Workers predict longer recession, have more concerns about job security than employers
Canadian employees and employers have completely different perceptions about how long the recession will last and how it will impact workers' jobs, according to a new survey.
The 2009 Desjardins Financial Security Health Survey found employees are more pessimistic than employers, saying the recession will last an average of 1.78 years, while employers say it will last an average of 1.49 years.
"The eye of the storm is now behind us and the Canadian economy will bottom out this fall when the recovery will begin. However, it won't be until the fall of 2010 when we'll see the start of a true expansion phase when production will return to pre-recession levels. The recession will then have lasted about one year," said Yves St-Maurice, deputy chief economist with Desjardins Group.
The survey of 1,062 employees found 43 per cent of them are worried about losing their jobs and many believe that employers are using the recession as an excuse to cut staff. However, the survey, which also polled 381 employers, found 70 per cent of employers are actually increasing their workforces.

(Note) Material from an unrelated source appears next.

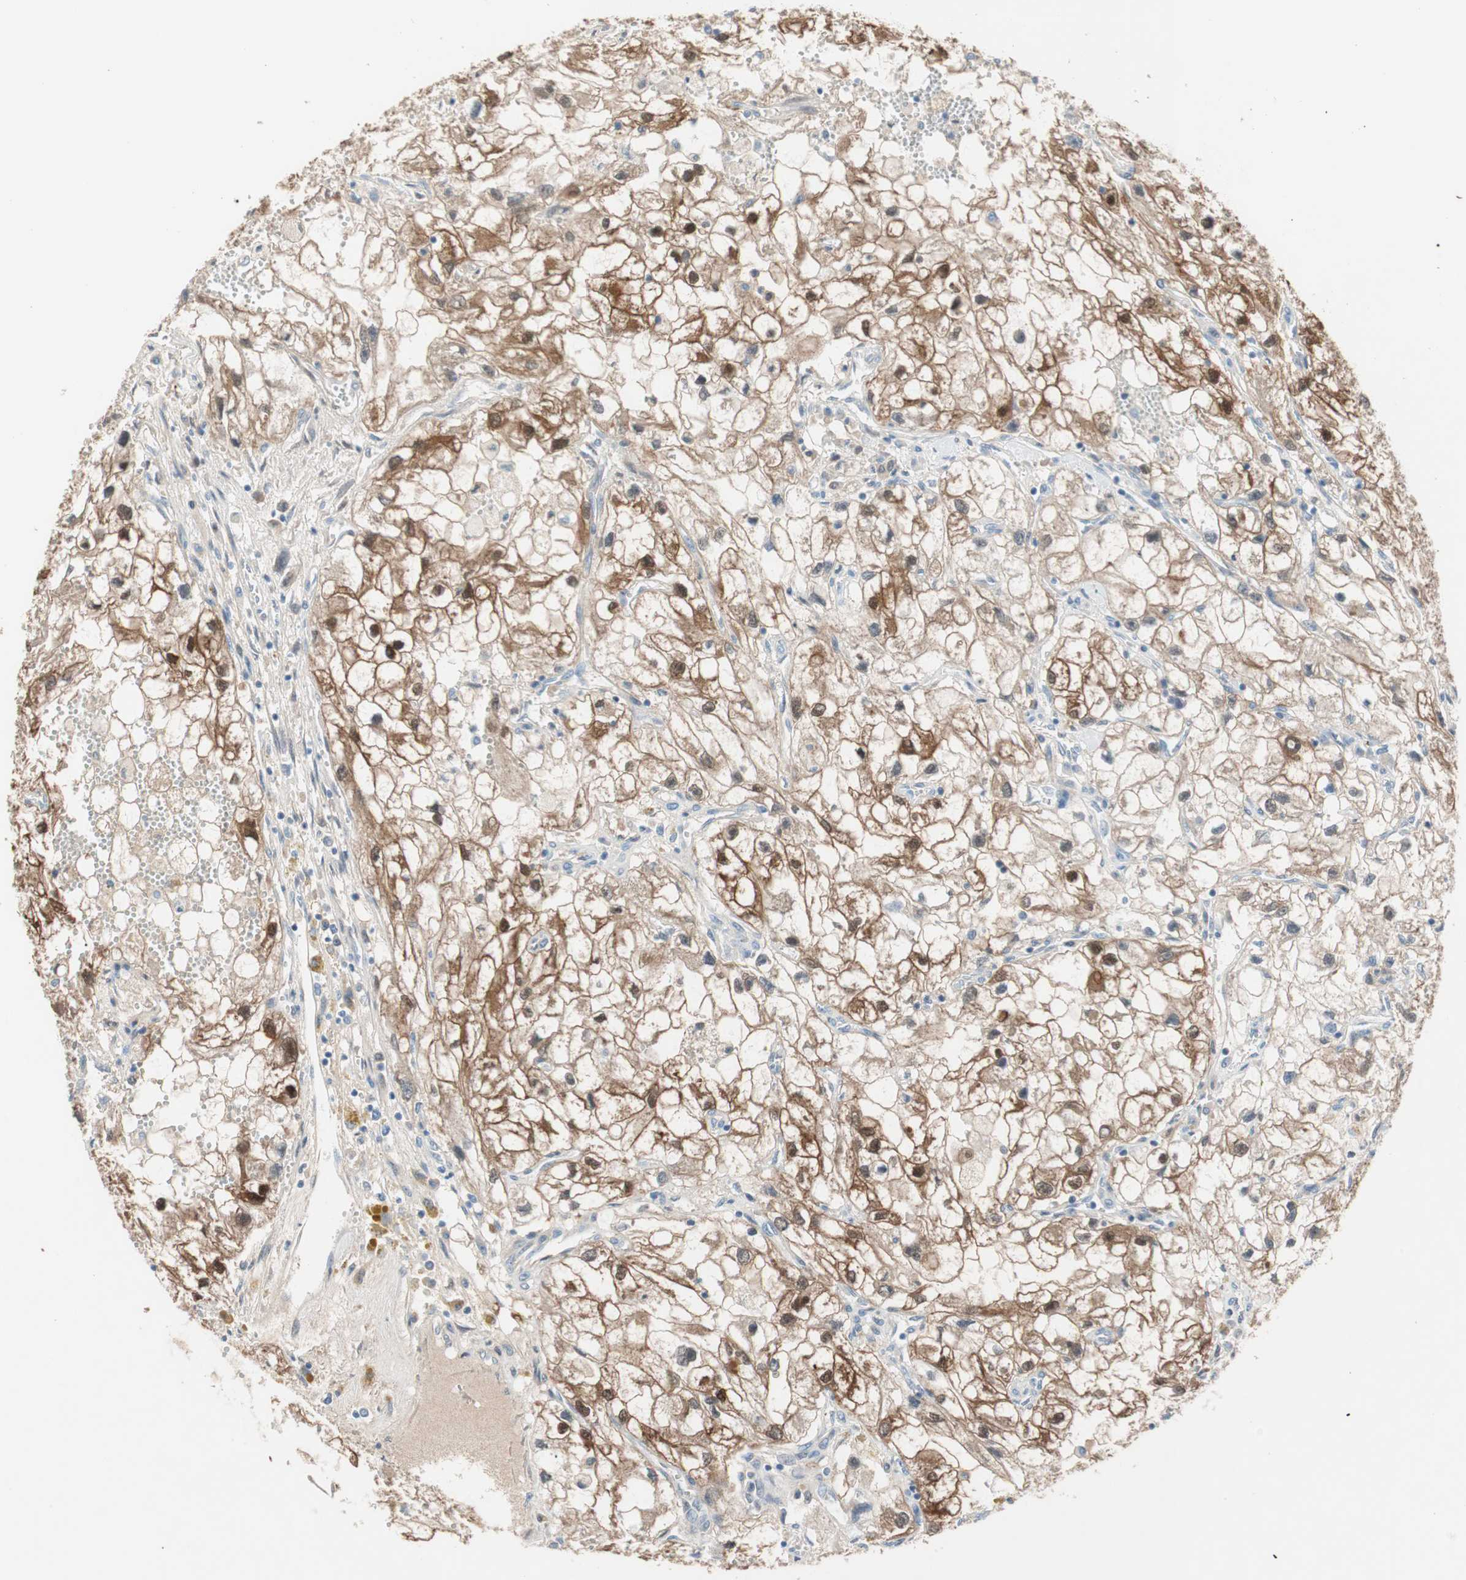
{"staining": {"intensity": "moderate", "quantity": "25%-75%", "location": "cytoplasmic/membranous,nuclear"}, "tissue": "renal cancer", "cell_type": "Tumor cells", "image_type": "cancer", "snomed": [{"axis": "morphology", "description": "Adenocarcinoma, NOS"}, {"axis": "topography", "description": "Kidney"}], "caption": "Immunohistochemical staining of human adenocarcinoma (renal) displays medium levels of moderate cytoplasmic/membranous and nuclear protein expression in approximately 25%-75% of tumor cells. The protein is stained brown, and the nuclei are stained in blue (DAB IHC with brightfield microscopy, high magnification).", "gene": "PDZK1", "patient": {"sex": "female", "age": 70}}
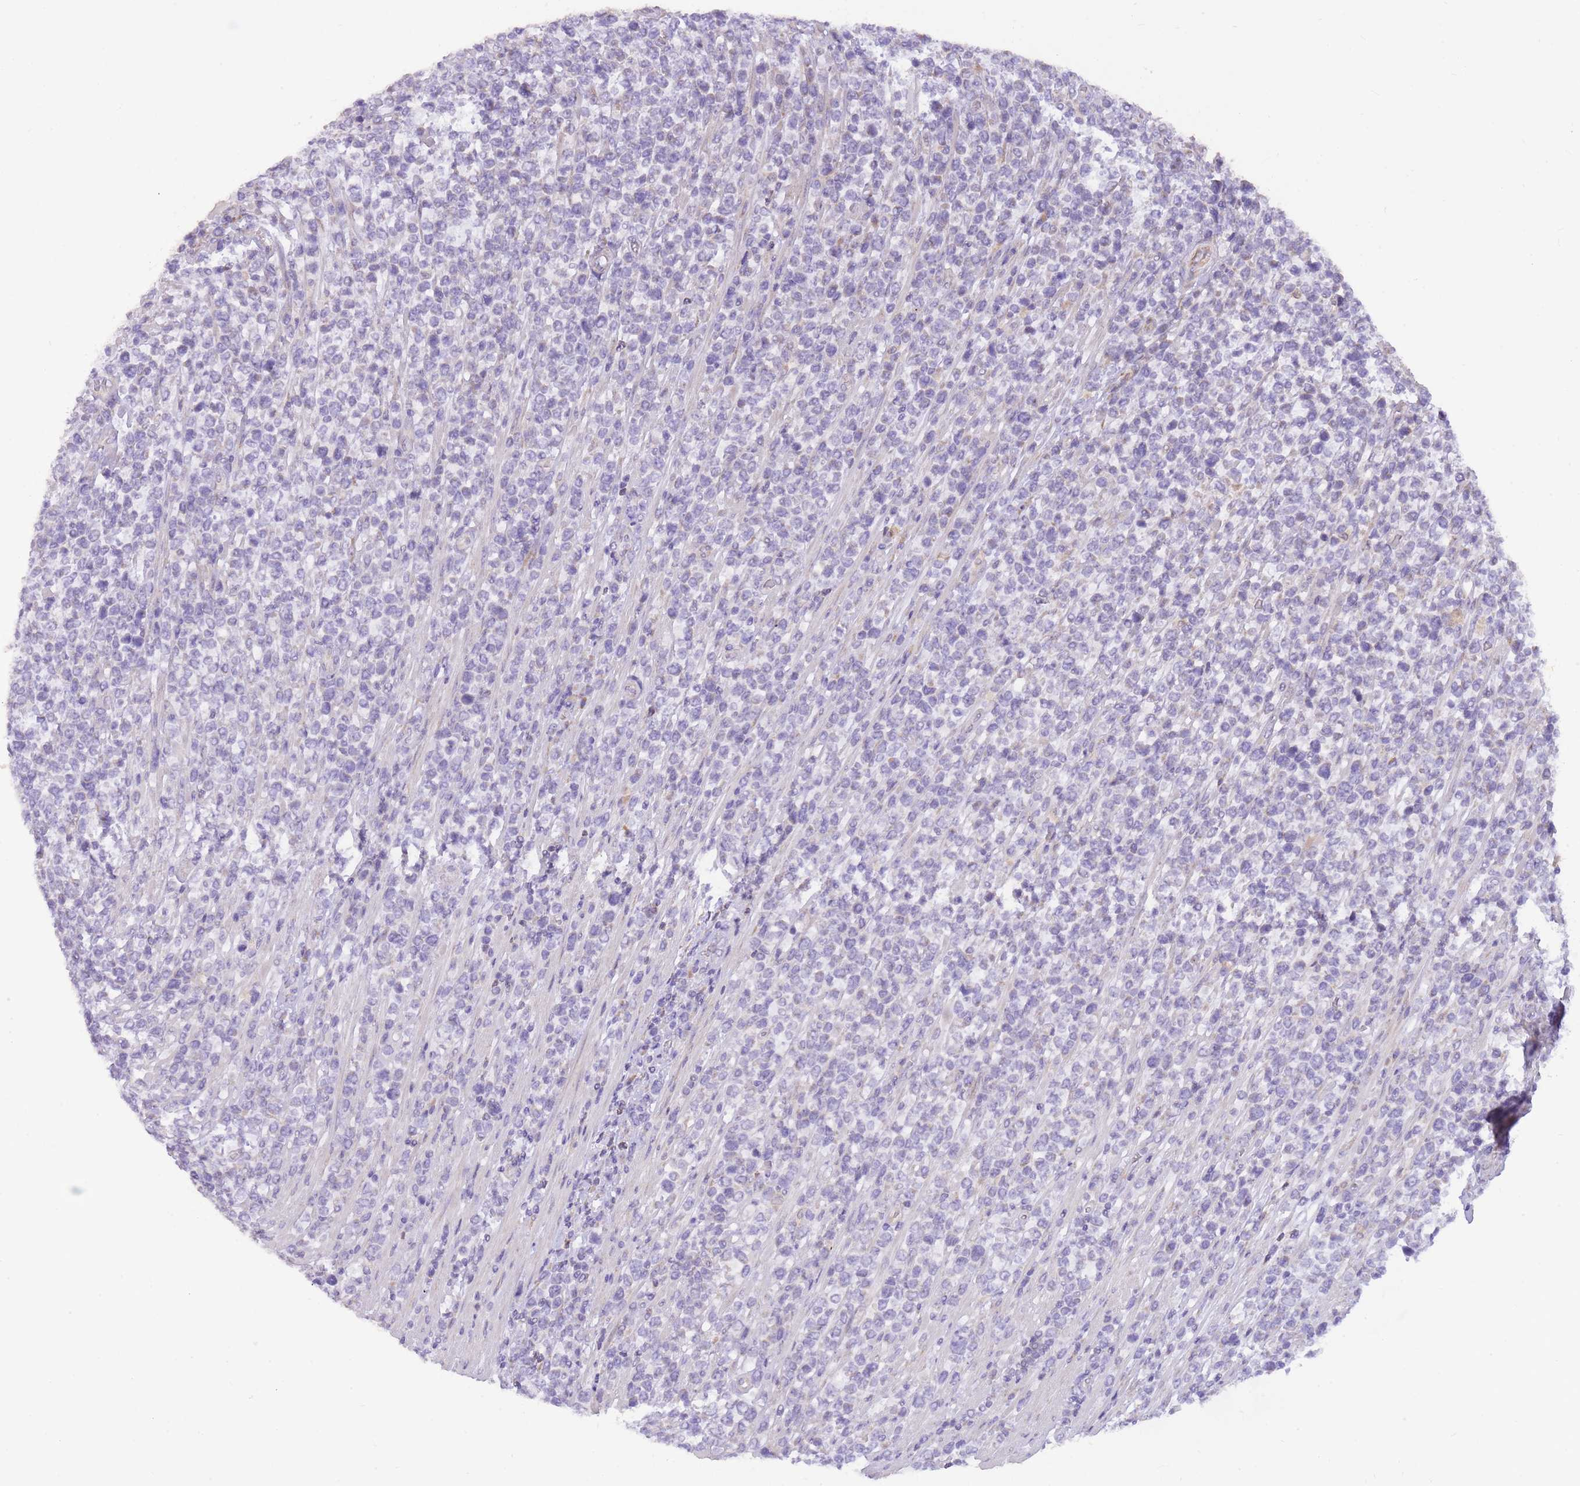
{"staining": {"intensity": "negative", "quantity": "none", "location": "none"}, "tissue": "lymphoma", "cell_type": "Tumor cells", "image_type": "cancer", "snomed": [{"axis": "morphology", "description": "Malignant lymphoma, non-Hodgkin's type, High grade"}, {"axis": "topography", "description": "Soft tissue"}], "caption": "Immunohistochemistry micrograph of neoplastic tissue: human high-grade malignant lymphoma, non-Hodgkin's type stained with DAB (3,3'-diaminobenzidine) reveals no significant protein staining in tumor cells.", "gene": "TOPAZ1", "patient": {"sex": "female", "age": 56}}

Employers are taking steps to mitigate the effects of the recession, but their methods don't match what employees want, according to the survey.
While 70 per cent of employers have improved benefits, this is a priority for only five per cent of employees. Nearly two-thirds of employers (64 per cent) have communicated the business implications of the recession to staff and 29 per cent have supported employees who were dramatically impacted by the recession (a priority for only five per cent of employees).
One thing employees and employers agree on is the negative affect the recession is having on workers' work-life balance. One-quarter of employees and 37 per cent of employers also agree the recession has negatively affected employees' physical health and 35 per cent of employees and 63 per cent of employers believe the recession has negatively affected workers' mental health.
"Employers must also help create a mentally-healthy workplace for their staff. Leadership on this issue starts at the top. For example, we encourage bosses to keep the lines of communication open with tools like employee surveys and bi-monthly staff meetings. These are inexpensive aids that will help keep employees engaged, empowered and supported," said Taylor Alexander, CEO of The Canadian Mental Health Association.